## [Required work]
Reproduce the first line of the material below and each line after it, exactly, through the line containing "## **Overview**", and give nothing more.

## [Given records]
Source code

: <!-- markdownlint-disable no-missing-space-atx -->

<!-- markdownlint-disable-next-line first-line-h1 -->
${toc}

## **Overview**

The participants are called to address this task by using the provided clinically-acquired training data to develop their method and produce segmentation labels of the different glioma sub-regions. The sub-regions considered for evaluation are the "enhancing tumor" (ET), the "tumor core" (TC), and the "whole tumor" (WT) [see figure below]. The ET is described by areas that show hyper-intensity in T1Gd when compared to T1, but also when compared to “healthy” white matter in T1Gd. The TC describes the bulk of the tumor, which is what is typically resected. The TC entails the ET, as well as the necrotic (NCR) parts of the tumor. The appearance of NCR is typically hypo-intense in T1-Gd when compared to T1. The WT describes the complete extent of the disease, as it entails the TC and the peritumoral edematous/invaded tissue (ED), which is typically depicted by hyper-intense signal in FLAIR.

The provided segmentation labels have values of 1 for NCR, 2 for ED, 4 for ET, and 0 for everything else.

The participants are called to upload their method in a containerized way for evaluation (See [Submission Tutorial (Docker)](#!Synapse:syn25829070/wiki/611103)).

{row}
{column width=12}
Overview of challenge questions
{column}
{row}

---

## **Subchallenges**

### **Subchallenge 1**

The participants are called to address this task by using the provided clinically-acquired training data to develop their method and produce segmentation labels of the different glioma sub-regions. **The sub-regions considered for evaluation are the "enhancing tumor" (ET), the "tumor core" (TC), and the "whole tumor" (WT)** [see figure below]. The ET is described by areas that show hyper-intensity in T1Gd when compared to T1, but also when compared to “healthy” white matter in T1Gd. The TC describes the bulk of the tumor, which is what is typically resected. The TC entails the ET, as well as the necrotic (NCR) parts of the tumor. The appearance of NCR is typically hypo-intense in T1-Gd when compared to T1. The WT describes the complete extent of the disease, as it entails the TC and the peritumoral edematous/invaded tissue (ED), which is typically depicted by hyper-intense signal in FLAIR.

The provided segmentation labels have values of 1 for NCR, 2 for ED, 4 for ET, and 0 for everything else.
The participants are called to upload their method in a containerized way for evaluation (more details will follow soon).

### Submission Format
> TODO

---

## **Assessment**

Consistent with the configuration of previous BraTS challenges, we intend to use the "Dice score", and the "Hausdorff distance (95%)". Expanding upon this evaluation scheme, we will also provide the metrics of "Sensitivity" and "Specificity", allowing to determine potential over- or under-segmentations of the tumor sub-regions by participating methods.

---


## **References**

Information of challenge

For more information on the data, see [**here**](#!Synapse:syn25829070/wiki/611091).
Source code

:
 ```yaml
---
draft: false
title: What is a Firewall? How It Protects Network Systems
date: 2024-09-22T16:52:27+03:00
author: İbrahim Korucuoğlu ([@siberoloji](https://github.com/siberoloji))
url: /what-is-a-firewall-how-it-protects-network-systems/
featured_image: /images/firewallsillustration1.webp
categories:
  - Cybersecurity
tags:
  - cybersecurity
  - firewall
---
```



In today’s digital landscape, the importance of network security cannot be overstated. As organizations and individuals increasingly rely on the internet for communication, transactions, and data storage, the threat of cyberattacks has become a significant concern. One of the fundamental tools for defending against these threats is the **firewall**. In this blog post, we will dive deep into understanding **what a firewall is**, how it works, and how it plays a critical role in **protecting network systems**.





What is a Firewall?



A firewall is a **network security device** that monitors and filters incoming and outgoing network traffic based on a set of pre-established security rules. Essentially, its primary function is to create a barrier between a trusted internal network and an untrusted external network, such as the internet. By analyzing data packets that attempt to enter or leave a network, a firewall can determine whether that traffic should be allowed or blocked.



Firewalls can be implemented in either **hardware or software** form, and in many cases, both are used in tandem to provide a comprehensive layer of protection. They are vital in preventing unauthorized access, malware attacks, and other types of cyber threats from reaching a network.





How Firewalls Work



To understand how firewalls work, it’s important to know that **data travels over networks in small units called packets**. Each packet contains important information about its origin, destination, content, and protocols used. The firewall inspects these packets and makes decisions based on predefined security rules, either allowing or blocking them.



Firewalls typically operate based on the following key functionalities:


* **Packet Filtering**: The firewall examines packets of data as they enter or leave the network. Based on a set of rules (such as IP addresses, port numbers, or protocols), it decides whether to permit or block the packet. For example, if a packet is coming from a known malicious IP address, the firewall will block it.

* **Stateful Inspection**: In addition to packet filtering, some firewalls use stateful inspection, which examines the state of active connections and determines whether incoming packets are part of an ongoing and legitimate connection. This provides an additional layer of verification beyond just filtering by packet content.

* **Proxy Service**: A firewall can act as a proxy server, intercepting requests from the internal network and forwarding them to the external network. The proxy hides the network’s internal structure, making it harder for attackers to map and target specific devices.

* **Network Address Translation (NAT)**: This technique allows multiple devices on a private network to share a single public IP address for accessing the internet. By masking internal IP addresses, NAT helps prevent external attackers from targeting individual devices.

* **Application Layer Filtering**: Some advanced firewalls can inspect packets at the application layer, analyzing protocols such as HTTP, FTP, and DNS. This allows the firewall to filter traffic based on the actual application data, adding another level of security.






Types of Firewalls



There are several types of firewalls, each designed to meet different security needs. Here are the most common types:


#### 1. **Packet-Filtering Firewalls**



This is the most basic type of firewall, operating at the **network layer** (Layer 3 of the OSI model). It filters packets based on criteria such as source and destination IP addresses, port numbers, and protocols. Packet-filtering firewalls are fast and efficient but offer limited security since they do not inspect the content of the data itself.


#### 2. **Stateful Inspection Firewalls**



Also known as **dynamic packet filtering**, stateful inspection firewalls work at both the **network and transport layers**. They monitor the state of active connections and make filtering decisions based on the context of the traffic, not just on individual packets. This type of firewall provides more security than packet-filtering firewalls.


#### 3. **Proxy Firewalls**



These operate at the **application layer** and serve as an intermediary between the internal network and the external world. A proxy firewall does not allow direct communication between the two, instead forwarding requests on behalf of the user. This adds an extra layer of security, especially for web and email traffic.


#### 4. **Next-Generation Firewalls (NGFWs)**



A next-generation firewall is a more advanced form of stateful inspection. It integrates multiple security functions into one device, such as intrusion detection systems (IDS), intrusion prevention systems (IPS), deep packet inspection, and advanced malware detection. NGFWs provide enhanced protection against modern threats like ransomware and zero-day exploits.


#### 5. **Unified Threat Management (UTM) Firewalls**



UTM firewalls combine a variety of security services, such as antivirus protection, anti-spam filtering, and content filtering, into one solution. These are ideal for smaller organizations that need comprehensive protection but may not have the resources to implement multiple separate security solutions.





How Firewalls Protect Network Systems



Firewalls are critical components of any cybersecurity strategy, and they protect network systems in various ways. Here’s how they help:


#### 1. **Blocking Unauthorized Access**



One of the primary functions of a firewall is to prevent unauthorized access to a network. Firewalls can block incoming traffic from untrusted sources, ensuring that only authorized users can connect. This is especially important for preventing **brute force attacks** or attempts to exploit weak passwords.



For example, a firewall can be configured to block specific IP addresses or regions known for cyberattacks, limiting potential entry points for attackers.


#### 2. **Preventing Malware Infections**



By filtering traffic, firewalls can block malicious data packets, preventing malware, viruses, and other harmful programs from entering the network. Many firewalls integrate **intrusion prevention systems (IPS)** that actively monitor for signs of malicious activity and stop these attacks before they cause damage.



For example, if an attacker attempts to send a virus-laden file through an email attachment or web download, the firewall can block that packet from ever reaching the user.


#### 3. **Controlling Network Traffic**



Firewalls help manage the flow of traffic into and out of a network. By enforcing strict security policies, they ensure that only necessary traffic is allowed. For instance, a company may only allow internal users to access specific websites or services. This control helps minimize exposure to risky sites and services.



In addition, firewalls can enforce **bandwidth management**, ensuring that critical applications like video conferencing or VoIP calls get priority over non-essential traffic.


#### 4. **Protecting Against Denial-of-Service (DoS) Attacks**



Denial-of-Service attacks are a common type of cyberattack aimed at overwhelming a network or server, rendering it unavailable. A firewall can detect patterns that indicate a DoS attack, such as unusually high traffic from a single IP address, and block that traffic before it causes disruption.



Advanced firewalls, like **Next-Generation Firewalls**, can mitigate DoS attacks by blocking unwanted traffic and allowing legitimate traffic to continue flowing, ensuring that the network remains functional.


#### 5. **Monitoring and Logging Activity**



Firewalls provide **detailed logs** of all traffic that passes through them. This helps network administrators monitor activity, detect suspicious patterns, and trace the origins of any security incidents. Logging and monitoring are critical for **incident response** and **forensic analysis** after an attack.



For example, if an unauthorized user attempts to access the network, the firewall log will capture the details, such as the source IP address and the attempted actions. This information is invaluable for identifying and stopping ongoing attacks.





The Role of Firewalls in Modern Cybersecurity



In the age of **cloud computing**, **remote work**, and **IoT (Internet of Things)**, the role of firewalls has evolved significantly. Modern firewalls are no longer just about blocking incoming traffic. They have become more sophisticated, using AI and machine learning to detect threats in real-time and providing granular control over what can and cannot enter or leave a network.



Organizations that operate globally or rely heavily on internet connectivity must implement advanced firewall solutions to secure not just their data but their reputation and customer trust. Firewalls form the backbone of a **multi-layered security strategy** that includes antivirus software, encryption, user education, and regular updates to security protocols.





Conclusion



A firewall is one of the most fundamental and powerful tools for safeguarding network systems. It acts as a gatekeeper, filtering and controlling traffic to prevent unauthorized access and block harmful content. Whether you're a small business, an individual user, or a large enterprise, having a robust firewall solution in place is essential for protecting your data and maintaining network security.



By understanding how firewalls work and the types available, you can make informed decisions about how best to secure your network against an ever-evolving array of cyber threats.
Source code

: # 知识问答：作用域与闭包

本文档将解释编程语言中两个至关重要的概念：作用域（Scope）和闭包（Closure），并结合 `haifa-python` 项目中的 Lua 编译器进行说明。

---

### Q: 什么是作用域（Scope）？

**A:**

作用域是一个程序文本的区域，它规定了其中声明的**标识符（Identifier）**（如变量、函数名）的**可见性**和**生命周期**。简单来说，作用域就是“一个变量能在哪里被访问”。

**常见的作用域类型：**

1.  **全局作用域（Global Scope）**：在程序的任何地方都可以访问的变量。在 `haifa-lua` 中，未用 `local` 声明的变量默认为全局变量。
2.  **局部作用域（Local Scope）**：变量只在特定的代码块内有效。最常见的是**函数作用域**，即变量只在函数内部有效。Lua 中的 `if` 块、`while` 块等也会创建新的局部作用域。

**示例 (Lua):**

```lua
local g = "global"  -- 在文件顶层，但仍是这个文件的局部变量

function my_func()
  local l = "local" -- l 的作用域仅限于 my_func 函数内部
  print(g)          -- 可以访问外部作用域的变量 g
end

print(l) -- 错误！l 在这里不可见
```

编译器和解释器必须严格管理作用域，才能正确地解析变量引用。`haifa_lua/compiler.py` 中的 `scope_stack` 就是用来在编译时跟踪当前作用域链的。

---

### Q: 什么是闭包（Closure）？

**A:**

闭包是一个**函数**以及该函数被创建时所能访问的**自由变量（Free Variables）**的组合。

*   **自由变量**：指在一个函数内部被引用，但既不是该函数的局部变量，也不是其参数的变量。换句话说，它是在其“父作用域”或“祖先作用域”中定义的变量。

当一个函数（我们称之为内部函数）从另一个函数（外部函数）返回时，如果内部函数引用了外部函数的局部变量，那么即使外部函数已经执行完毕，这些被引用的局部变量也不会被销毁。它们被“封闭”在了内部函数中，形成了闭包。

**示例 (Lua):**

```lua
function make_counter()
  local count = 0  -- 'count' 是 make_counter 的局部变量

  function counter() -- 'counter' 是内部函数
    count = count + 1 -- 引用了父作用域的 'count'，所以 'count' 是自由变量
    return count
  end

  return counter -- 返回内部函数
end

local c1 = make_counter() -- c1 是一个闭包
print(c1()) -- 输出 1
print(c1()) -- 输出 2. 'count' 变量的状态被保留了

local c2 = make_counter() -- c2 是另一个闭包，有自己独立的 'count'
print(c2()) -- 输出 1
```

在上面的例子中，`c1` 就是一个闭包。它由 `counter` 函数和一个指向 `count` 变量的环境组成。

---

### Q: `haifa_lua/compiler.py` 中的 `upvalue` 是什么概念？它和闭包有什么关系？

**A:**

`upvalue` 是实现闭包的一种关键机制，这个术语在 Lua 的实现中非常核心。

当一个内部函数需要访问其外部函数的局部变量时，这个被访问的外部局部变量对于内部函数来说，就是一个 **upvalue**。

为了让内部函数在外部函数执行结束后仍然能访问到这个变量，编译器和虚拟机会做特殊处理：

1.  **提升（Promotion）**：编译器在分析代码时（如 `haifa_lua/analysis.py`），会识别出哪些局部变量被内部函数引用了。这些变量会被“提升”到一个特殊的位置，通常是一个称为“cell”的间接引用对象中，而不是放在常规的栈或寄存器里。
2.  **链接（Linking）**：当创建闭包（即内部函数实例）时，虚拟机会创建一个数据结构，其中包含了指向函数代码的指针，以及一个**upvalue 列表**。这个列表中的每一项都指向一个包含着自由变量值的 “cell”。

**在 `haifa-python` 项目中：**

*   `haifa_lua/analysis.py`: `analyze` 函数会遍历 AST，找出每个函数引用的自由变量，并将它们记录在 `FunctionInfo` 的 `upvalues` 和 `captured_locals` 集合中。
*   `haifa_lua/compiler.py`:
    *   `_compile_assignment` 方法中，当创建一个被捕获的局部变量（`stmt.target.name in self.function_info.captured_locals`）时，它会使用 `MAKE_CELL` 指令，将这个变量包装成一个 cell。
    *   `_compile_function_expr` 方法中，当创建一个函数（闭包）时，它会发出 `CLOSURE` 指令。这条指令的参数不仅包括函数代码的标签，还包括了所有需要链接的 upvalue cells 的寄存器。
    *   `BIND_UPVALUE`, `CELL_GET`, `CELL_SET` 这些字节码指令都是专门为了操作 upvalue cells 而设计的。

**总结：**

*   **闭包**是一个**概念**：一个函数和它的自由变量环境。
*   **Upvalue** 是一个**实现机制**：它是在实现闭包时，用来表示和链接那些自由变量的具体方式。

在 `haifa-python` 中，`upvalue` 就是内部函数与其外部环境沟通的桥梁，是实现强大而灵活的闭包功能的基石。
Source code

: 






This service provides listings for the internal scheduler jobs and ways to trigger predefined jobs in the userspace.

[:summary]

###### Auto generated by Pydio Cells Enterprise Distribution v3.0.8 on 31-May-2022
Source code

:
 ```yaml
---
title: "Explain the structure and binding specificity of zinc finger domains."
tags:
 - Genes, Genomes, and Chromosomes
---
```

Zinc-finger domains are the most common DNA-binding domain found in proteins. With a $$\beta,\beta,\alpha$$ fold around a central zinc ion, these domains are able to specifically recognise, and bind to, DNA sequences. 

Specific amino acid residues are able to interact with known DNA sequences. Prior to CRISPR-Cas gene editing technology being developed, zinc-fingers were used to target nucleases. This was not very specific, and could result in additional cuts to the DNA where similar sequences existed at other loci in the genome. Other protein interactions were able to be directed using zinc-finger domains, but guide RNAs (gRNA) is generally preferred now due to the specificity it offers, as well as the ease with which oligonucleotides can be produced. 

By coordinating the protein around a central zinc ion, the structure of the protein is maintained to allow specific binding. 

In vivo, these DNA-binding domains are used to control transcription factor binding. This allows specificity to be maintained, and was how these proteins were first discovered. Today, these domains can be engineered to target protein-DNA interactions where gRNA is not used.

## [Task answer]
Source code

: <!-- markdownlint-disable no-missing-space-atx -->

<!-- markdownlint-disable-next-line first-line-h1 -->
${toc}

## **Overview**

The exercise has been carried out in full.